Mark Gooch, Convicted of Killing Mennonite Sasha Krause, Grew Up In the Faith

From Faith to Fatal Obsession: The Mennonite Murder That Shocked America

On a cold February morning in 2020, a camper searching for firewood in the desolate woods near Sunset Crater National Monument made a chilling discovery—a lifeless body dressed in a gray dress and white coat. This was 27-year-old Sasha Krause, a devout Mennonite woman who had vanished without a trace a month earlier from her quiet, conservative community in Farmington, New Mexico, more than 270 miles away.

But what made this case even more baffling? Her murderer, Mark Gooch, had once walked the same path of faith. Raised in a Mennonite family himself, Gooch had grown to resent the religion and, in a sinister turn, targeted a woman he had never met—simply because of what she represented.

A Digital Trail to Murder

While many Mennonite communities remain wary of technology, Krause owned a cellphone—a device that would ultimately lead police straight to her killer. Investigators discovered that the night she disappeared, her phone had pinged two cell towers. Only one other phone had done the same at the exact times: the phone of Mark Gooch, a 21-year-old U.S. Airman stationed at Luke Air Force Base in Phoenix, Arizona.

Digging deeper, authorities found that Gooch’s cell phone had been tracked just a mile from where Krause’s body was later found. Even more suspicious? He had returned to that same remote location days later.

When detectives confronted him in April 2020, Gooch admitted he had driven seven hours to Farmington the night of Krause’s disappearance. He claimed he had been seeking fellowship at a Mennonite church, but he never attended a service. His timeline didn’t add up, and his phone records told a different story. He was arrested that same day.

A Mennonite Childhood Turned Resentment

Gooch had grown up in a strict Mennonite household in Wisconsin, attending a religious school until eighth grade before obtaining a GED. He never fully embraced the faith, feeling isolated and out of place. His resentment simmered for years.

Unlike the pacifist values of his upbringing, Gooch chose a different path—joining the U.S. Air Force at 18, a move that defied everything his community stood for. Experts say this was more than just career ambition; it was an act of rebellion.

His resentment toward Mennonites ran deep, as revealed in chilling text messages he sent to his brother, Samuel, just days before Krause’s disappearance. He had been surveilling Mennonites, calling them “a bunch of old people without much to live for” and lamenting that they were “another disappointment.”

His brother Jacob, a Virginia state trooper, was no stranger to these disturbing views. In early 2020, Jacob had texted about coughing on a Mennonite driver in the hopes of spreading COVID-19. Mark’s response? “Aha, that’s f***ing hilarious.”

The Evidence Piles Up

When authorities searched Gooch’s car, they found that it had been meticulously detailed the day after news broke that a body had been found in an Arizona forest.

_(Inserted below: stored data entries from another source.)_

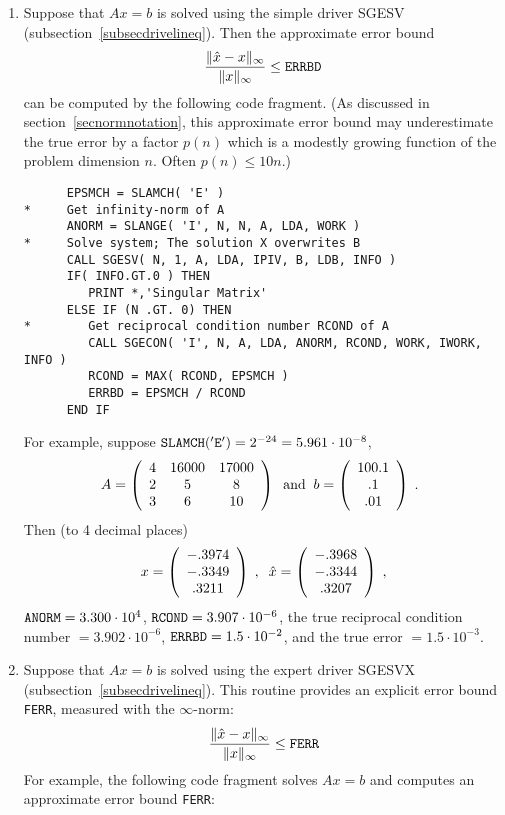 \begin{enumerate}
\item Suppose that $Ax=b$ is solved using the simple driver SGESV
(subsection~\ref{subsecdrivelineq}).
Then the approximate error bound
\[
\frac{\| \hat{x} - x \|_{\infty}}{\|x\|_{\infty}} \leq {\tt ERRBD}
\]
can be computed by the following code fragment.
(As discussed in
section~\ref{secnormnotation}, this approximate error bound
may underestimate the true error by a factor $p(n)$
which is a modestly growing function of the problem dimension $n$.
Often $p(n) \leq 10n$.)

\begin{verbatim}
      EPSMCH = SLAMCH( 'E' )
*     Get infinity-norm of A
      ANORM = SLANGE( 'I', N, N, A, LDA, WORK )
*     Solve system; The solution X overwrites B
      CALL SGESV( N, 1, A, LDA, IPIV, B, LDB, INFO )
      IF( INFO.GT.0 ) THEN
         PRINT *,'Singular Matrix'
      ELSE IF (N .GT. 0) THEN
*        Get reciprocal condition number RCOND of A
         CALL SGECON( 'I', N, A, LDA, ANORM, RCOND, WORK, IWORK, INFO )
         RCOND = MAX( RCOND, EPSMCH )
         ERRBD = EPSMCH / RCOND
      END IF
\end{verbatim}

For example, suppose
${\tt SLAMCH('E')} = 2^{-24} = 5.961 \cdot 10^{-8}$,
\[
A = \bmat{ccc} 4 & 16000 & 17000 \\ 2 & 5 & 8 \\ 3 & 6 & 10 \emat
\; \; {\rm and} \; \;
b = \bmat{c} 100.1 \\ .1 \\ .01 \emat \; . \; \;
\]
Then (to 4 decimal places)
\[
x = \bmat{c} -.3974 \\ -.3349 \\ .3211 \emat \; , \; \;
\hat{x} = \bmat{c} -.3968 \\ -.3344 \\ .3207 \emat \; ,
\]
${\tt ANORM} = 3.300 \cdot 10^4$,
${\tt RCOND} = 3.907 \cdot 10^{-6}$,
the true reciprocal condition number $= 3.902 \cdot 10^{-6}$,
${\tt ERRBD} =  1.5 \cdot 10^{-2}$, and the true error
$= 1.5 \cdot 10^{-3}$.

\item Suppose that $Ax=b$ is solved using the expert driver SGESVX
(subsection~\ref{subsecdrivelineq}).
This routine provides an explicit error bound {\tt FERR}, measured
with the $\infty$-norm:
\[
\frac{\| \hat{x} - x \|_{\infty}}{\|x\|_{\infty}} \leq {\tt FERR}
\]
For example, the following code fragment solves
$Ax=b$ and computes an approximate error bound {\tt FERR}:


\end{enumerate}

The autopsy revealed the horrifying details of Krause’s final moments—her wrists were bound with duct tape, she had suffered blunt force trauma, and a bullet had been fired into the back of her head. The key piece of evidence? A .22-caliber rifle Gooch had given a friend for safekeeping. Ballistics matched it to the bullet retrieved from Krause’s skull.

Even after his arrest, Gooch attempted to cover his tracks. He asked his brother Samuel to erase his phone and SD cards remotely. Unaware that authorities already had the murder weapon, Samuel even tried retrieving the rifle—landing himself in legal trouble for interfering with an investigation.

Justice Served

Prosecutors painted a chilling picture at trial: a man consumed by bitterness, seeking vengeance against a community that had never harmed him. The jury was not swayed by the defense’s claims of circumstantial evidence. On October 13, 2021, Mark Gooch was convicted of first-degree murder and kidnapping. In January 2022, he was sentenced to life in prison without the possibility of parole.

A Community Forgives, but Never Forgets

Despite the horror of Gooch’s crime, the Mennonite community he despised has not turned its back on him. Experts believe that many within the faith continue to pray for him, extending forgiveness even to the man who took one of their own.

Ironically, behind bars, Gooch has reportedly turned to religion—but which denomination remains unknown.

From faith to fatal obsession, the story of Mark Gooch is a chilling reminder of how hatred can twist a person’s path, leading them to commit the unthinkable. And for Sasha Krause, a young woman devoted to her beliefs, the tragic price of that hatred was her life.